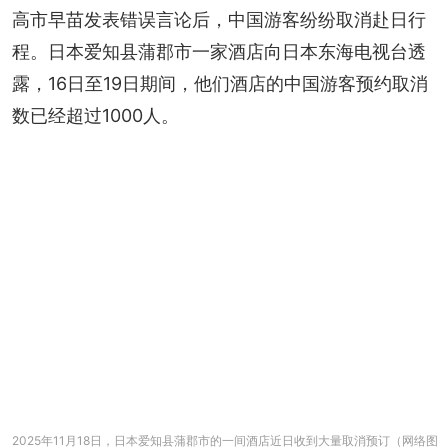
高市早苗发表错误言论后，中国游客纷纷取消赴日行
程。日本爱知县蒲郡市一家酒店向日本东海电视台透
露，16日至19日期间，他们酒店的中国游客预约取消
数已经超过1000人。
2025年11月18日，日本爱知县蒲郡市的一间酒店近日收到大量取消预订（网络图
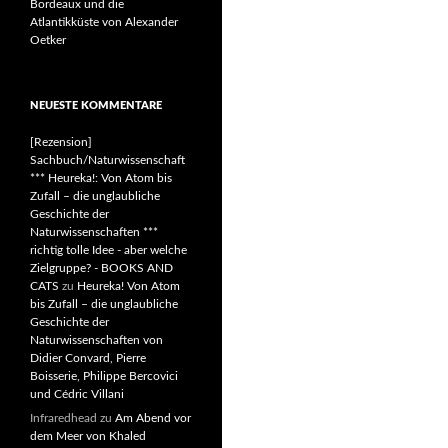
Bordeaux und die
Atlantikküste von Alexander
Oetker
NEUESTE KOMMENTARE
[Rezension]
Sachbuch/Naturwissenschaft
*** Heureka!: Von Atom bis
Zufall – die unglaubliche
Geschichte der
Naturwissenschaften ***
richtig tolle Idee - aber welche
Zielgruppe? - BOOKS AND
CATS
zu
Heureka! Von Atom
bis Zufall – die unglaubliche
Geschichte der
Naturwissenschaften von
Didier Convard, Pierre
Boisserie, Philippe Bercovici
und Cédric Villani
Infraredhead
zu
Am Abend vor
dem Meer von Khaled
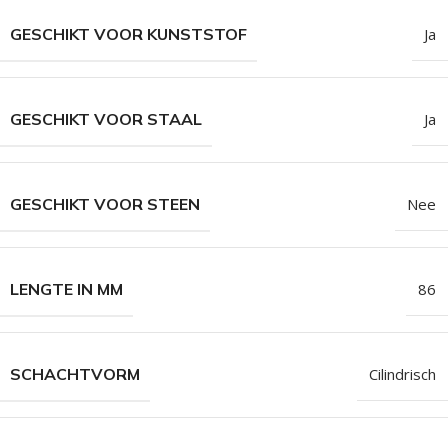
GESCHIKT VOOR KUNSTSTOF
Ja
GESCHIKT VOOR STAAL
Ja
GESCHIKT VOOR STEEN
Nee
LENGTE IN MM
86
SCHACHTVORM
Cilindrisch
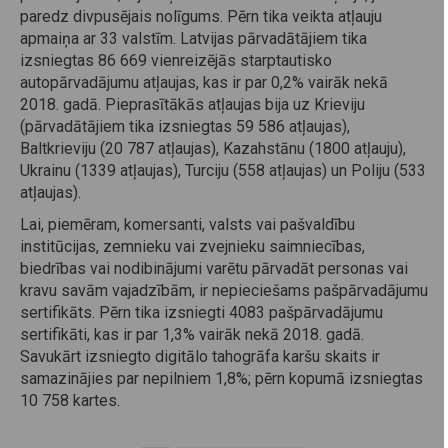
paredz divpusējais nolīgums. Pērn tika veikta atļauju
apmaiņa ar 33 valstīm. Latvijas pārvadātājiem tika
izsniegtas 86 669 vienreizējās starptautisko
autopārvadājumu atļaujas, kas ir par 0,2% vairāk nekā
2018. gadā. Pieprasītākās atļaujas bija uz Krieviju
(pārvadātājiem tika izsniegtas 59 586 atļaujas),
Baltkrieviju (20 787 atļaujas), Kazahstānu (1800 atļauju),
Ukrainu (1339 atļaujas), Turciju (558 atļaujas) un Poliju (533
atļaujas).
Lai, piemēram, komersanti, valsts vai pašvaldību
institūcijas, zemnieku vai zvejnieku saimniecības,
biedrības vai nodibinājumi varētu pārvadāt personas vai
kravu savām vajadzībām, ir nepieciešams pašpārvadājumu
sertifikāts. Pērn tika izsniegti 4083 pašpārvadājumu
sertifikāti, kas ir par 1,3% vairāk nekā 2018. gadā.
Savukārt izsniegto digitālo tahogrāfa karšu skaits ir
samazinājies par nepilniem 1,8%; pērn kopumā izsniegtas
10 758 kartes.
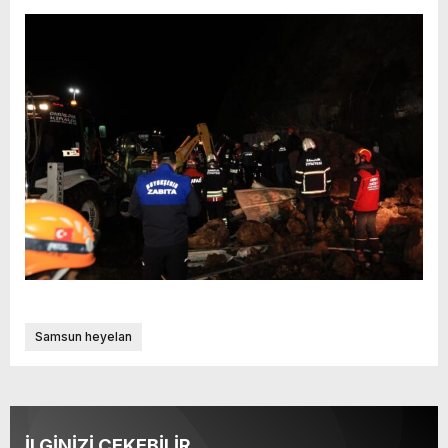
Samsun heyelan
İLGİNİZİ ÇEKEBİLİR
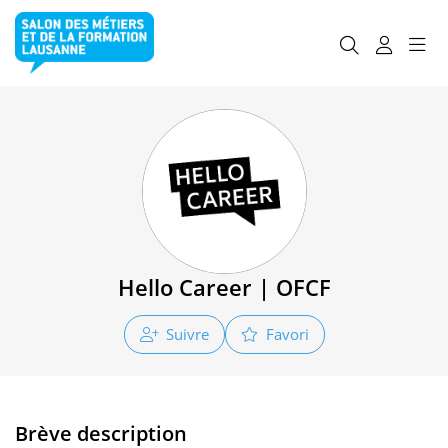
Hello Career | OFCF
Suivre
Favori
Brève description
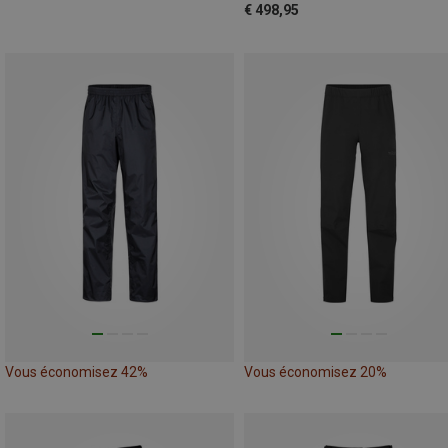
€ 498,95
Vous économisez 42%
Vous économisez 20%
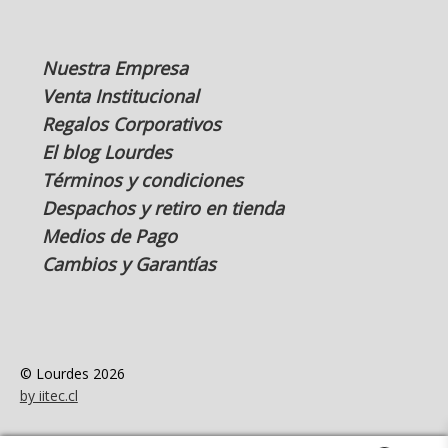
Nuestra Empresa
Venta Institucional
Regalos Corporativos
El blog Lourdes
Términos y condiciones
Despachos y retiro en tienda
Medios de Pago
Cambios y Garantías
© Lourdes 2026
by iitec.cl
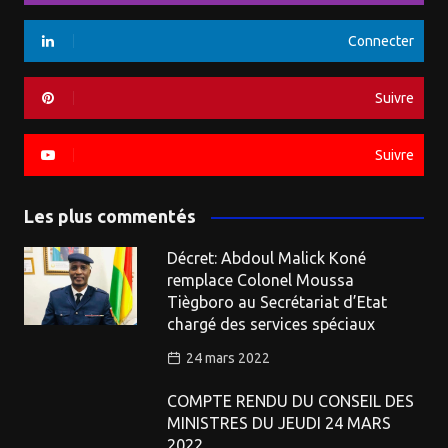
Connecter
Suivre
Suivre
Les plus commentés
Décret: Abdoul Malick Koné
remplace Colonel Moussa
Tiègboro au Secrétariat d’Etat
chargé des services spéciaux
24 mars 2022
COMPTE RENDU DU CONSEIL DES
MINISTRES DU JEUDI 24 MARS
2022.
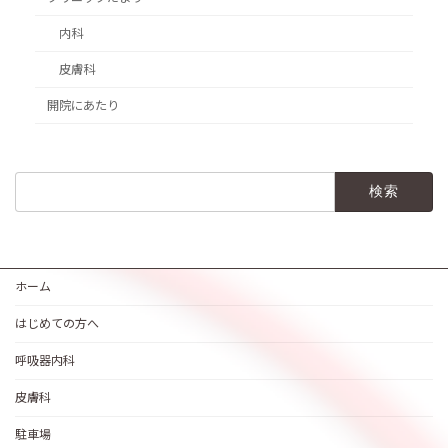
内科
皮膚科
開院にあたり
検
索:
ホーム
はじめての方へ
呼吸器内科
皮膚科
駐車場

**Activity**
Print each record exactly as it stands, omitting the pictures.

**Written answer**
高市早苗发表错误言论后，中国游客纷纷取消赴日行
程。日本爱知县蒲郡市一家酒店向日本东海电视台透
露，16日至19日期间，他们酒店的中国游客预约取消
数已经超过1000人。
2025年11月18日，日本爱知县蒲郡市的一间酒店近日收到大量取消预订（网络图
Bordeaux und die
Atlantikküste von Alexander
Oetker
NEUESTE KOMMENTARE
[Rezension]
Sachbuch/Naturwissenschaft
*** Heureka!: Von Atom bis
Zufall – die unglaubliche
Geschichte der
Naturwissenschaften ***
richtig tolle Idee - aber welche
Zielgruppe? - BOOKS AND
CATS
zu
Heureka! Von Atom
bis Zufall – die unglaubliche
Geschichte der
Naturwissenschaften von
Didier Convard, Pierre
Boisserie, Philippe Bercovici
und Cédric Villani
Infraredhead
zu
Am Abend vor
dem Meer von Khaled
GESCHIKT VOOR KUNSTSTOF
Ja
GESCHIKT VOOR STAAL
Ja
GESCHIKT VOOR STEEN
Nee
LENGTE IN MM
86
SCHACHTVORM
Cilindrisch
paredz divpusējais nolīgums. Pērn tika veikta atļauju
apmaiņa ar 33 valstīm. Latvijas pārvadātājiem tika
izsniegtas 86 669 vienreizējās starptautisko
autopārvadājumu atļaujas, kas ir par 0,2% vairāk nekā
2018. gadā. Pieprasītākās atļaujas bija uz Krieviju
(pārvadātājiem tika izsniegtas 59 586 atļaujas),
Baltkrieviju (20 787 atļaujas), Kazahstānu (1800 atļauju),
Ukrainu (1339 atļaujas), Turciju (558 atļaujas) un Poliju (533
atļaujas).
Lai, piemēram, komersanti, valsts vai pašvaldību
institūcijas, zemnieku vai zvejnieku saimniecības,
biedrības vai nodibinājumi varētu pārvadāt personas vai
kravu savām vajadzībām, ir nepieciešams pašpārvadājumu
sertifikāts. Pērn tika izsniegti 4083 pašpārvadājumu
sertifikāti, kas ir par 1,3% vairāk nekā 2018. gadā.
Savukārt izsniegto digitālo tahogrāfa karšu skaits ir
samazinājies par nepilniem 1,8%; pērn kopumā izsniegtas
10 758 kartes.
Samsun heyelan
İLGİNİZİ ÇEKEBİLİR
Hello Career | OFCF
Suivre
Favori
Brève description
€ 498,95
Vous économisez 42%
Vous économisez 20%
Nuestra Empresa
Venta Institucional
Regalos Corporativos
El blog Lourdes
Términos y condiciones
Despachos y retiro en tienda
Medios de Pago
Cambios y Garantías
© Lourdes 2026
by iitec.cl
Connecter
Suivre
Suivre
Les plus commentés
Décret: Abdoul Malick Koné
remplace Colonel Moussa
Tiègboro au Secrétariat d’Etat
chargé des services spéciaux
24 mars 2022
COMPTE RENDU DU CONSEIL DES
MINISTRES DU JEUDI 24 MARS
2022.
内科
皮膚科
開院にあたり
検
索:
ホーム
はじめての方へ
呼吸器内科
皮膚科
駐車場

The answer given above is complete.